* Texto do documento:
Doutor em ciência política, é pesquisador dos distúrbios de informação e professor voluntário do Instituto de Ciência Política da Universidade de Brasília (UnB)

A resposta mais direta possível à pergunta do título deste artigo é que no processamento de informações as pessoas quase sempre não priorizam a acurácia. Independentemente de ser verdade ou mentira, mais importa o quanto a informação é compatível com crenças prévias. O indivíduo se sente feliz quando recebe informações condizentes com o que acredita, porém ansioso, raivoso, se forem contraditórias. Tanto para desinformação como para informação, os mecanismos mentais de assimilação são os mesmos.

Muitas vezes, alguém corrigido até admite ter crido numa mentira, mas esse reconhecimento não implica mudanças atitudinais. Se a apresentação de dados verdadeiros por si só não impacta atitudes, quais estratégias deveriam ser adotadas para enfrentar a desinformação?

A gente ouve no mundo inteiro a ideia de regular as mídias sociais —e no Brasil ainda mais após os ataques golpistas de 8 de janeiro. Sem dúvida, há necessidade de responsabilização daqueles que deliberadamente usam as redes para difundir fabricações. Também é essencial considerar o caráter involuntário do endosso de muitos a inverdades e eventual compartilhamento. O pecado seria o mesmo?

Similarmente, há o debate em torno do comprometimento das plataformas de mídias sociais. Elas devem melhorar a moderação de conteúdos e, se não agirem assim, arcar com consequências legais. Há um dilema ético aí, porque existe o risco de haver censura —algo a ser inteiramente rechaçado. Uma saída talvez seja o exemplo de interlocução da União Europeia com as big techs. O objetivo inicial é que as plataformas promovam fontes confiáveis, rebaixem conteúdo verificado como falso ou enganoso e removam aqueles ilegais ou que possam causar danos físicos.

No aspecto do indivíduo, um grupo internacional de pesquisadores tem sistematizado intervenções corretivas já testadas no campo das ciências comportamentais e cognitivas. Os estudiosos criaram uma "caixa de ferramentas" muito útil para o enfrentamento desse fenômeno. A preocupação dessa linha de pesquisa está em como diminuir a disseminação e prováveis influências da desinformação, além de reduzir ao mínimo a decisão de se remover conteúdos das mídias sociais.

* Trecho das linhas:

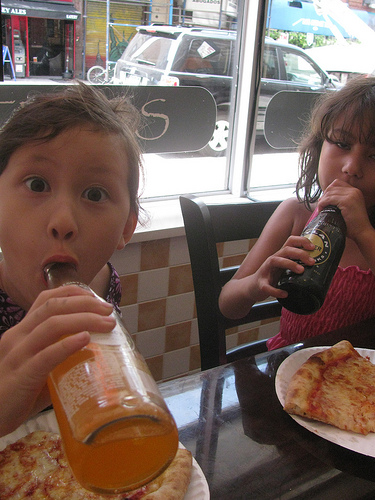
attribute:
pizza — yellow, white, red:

* Tarefas a fazer:
1) As afirmações a seguir estão de acordo com o texto sobre desinformação acima? Para cada uma, responda sim ou não e cite literalmente as palavras do texto que decidem a questão. (a) As pessoas costumam priorizar a acurácia ao processar informações. (b) Os mecanismos mentais de assimilação são iguais para informação e desinformação. (c) A censura é tratada como um risco aceitável.
2) Segundo o texto sobre desinformação, qual exemplo de interlocução talvez seja uma saída para o dilema ético da moderação?
3) Estenda o texto sobre desinformação a partir da última frase dele.

* Respostas em ordem:
1)
(a) Não: "no processamento de informações as pessoas quase sempre não priorizam a acurácia"
(b) Sim: "Tanto para desinformação como para informação, os mecanismos mentais de assimilação são os mesmos."
(c) Não: "existe o risco de haver censura —algo a ser inteiramente rechaçado"

2) O da União Europeia com as big techs.

3)
Na "caixa de ferramentas" são listados dez tipos de intervenções. Em linhas gerais, chamar atenção para a necessidade de precisão; fornecer correções para reduzir equívocos específicos ou crenças falsas; pedir aos indivíduos que parem um pouco e reflitam antes de compartilhar conteúdos; mostrar as estratégicas utilizadas para desinformar (um tipo de "vacina" contra a desinformação); incentivar a leitura lateral (abrir novas abas no navegador, para checar informações); alfabetização midiática (ensinar táticas para identificar informações falsas e enganosas); refutar o negacionismo científico (fornecer dados sobre o evento falsamente abordado); induzir a autorreflexão (reforçar que as pessoas podem estar vulneráveis no ambiente online); realçar normas sociais (influência social de amigos para encorajar as pessoas a não acreditar ou compartilhar desinformação); colocar rótulos de advertência em conteúdos online, alertando sobre possível manipulação (avisar que certa informação é classificada como falsa ou enganosa).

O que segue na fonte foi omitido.